Among his key allies in this initiative is a fellow SOE graduate, Board President Kelly Gonez, M.A. ’13. Gonez recently authored a resolution, passed unanimously by the board in September 2022, that establishes a minimum standard of 30 percent green space on all LAUSD campuses by 2035. It calls on district officials to identify bond, general fund, and grant dollars that can be used to fund the green space expansion by the deadline. “Today’s resolution reaffirms the district-wide priority to find innovative and collaborative greening solutions for our school communities,” Melvoin said in a statement released the day of the resolution’s passage. “Every student, school, and community should have access to green space, and I’m proud of our ongoing efforts to provide outdoor learning spaces, campus gardens, school community parks, and campus shade.”
These solutions for climate change also help to address equity concerns. Higher-income neighborhoods tend to have more trees and cooler campuses; the Green Index compiled by LAUSD has found that some elementary schools have less than one percent of green space on their grounds. The board’s resolution prioritizes taking action at schools with the highest percentage of asphalt, and in communities most affected by extreme heat and climate change.
“As we confront climate change, our students are more in need of shaded green spaces than ever before,” Gonez said in a statement upon the resolution’s passage. “For decades our school district has built playgrounds almost entirely of asphalt with no shade cover, which only exacerbates extreme heat. Today, we are committing to transforming our campuses by bringing tree canopies, plants, and outdoor learning spaces for all our students to learn and play. By establishing a clear goal and timeline to make our campuses greener, we are invigorating new urgency, accountability, and energy to this cause to ensure every school offers the shade and greenery that our kids deserve.”

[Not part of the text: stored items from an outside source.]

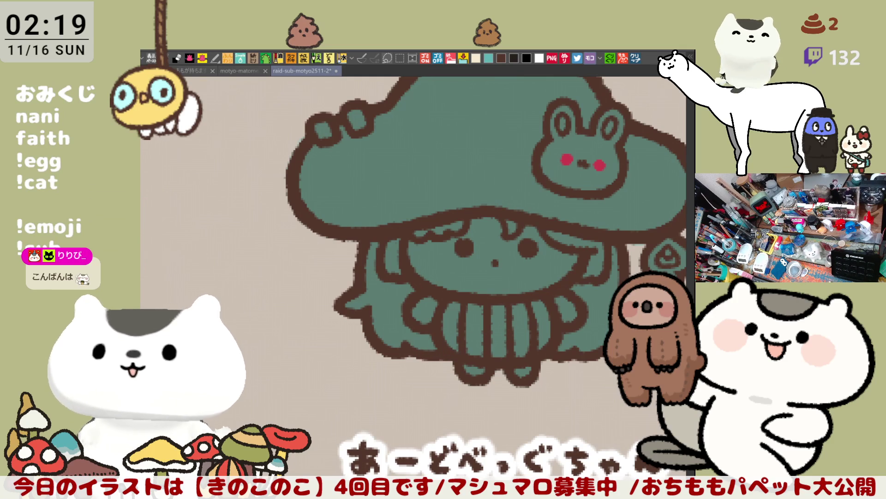
- Fill her face and both hands with skin tone and save the file
click(545, 258)
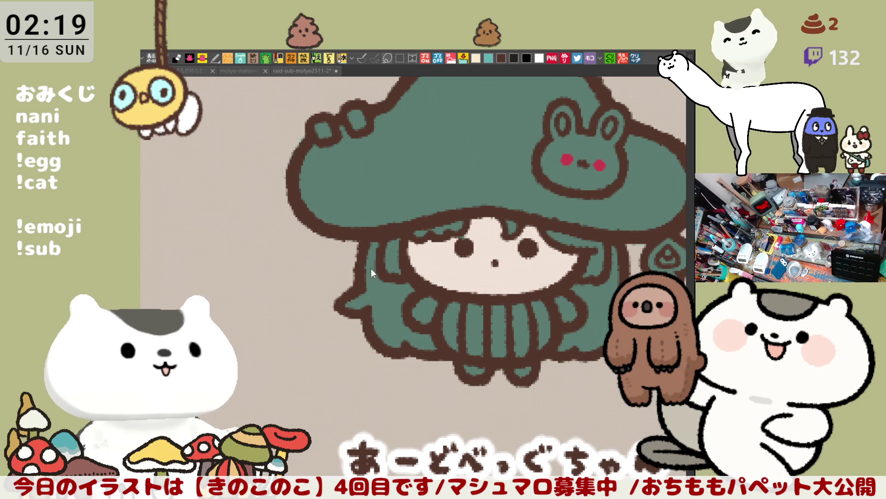
click(423, 310)
click(564, 306)
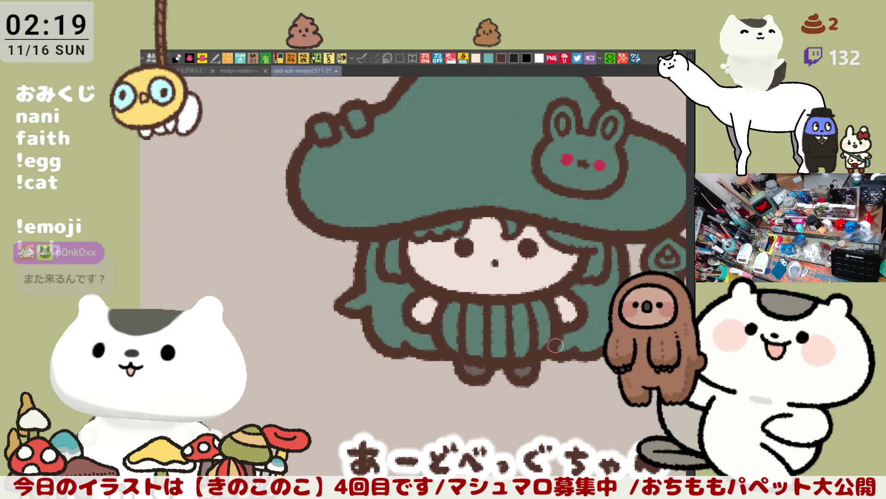
scroll(513, 360, up, 3)
key(ctrl+s)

For both Gonez and Melvoin, the push to greenify LAUSD is consistent with the social justice-oriented emphasis of their SOE education — recognizing that schools represent critical venues for enacting policies that address societal issues, such as the climate crisis, that profoundly impact schoolchildren and their families.
Melvoin, who began his career as an English teacher at Markham Middle School, an LAUSD campus in Watts, holds a law degree from NYU and a Masters in Urban Education from LMU, where he also served as an adjunct professor and taught a course on education law. In addition to his stint as a teacher, he has worked in the Obama White House with the Domestic Policy Council and the U.S. Attorney’s office, where he took part in various civil rights investigations. He has led and facilitated efforts by students, parents, teachers and community members to rethink and shape the future of Los Angeles schools.
In his Los Angeles Times op-ed, Melvoin emphasized the urgency of addressing the growing threat posed by the escalating climate crisis. “LAUSD is also working on longer-term efforts to cool campuses, including planting more trees that will provide canopy shade, replacing asphalt with green space and building more shade structures in compliance with current standards,” he wrote. “But none of this will happen overnight and our students need relief from the heat now.”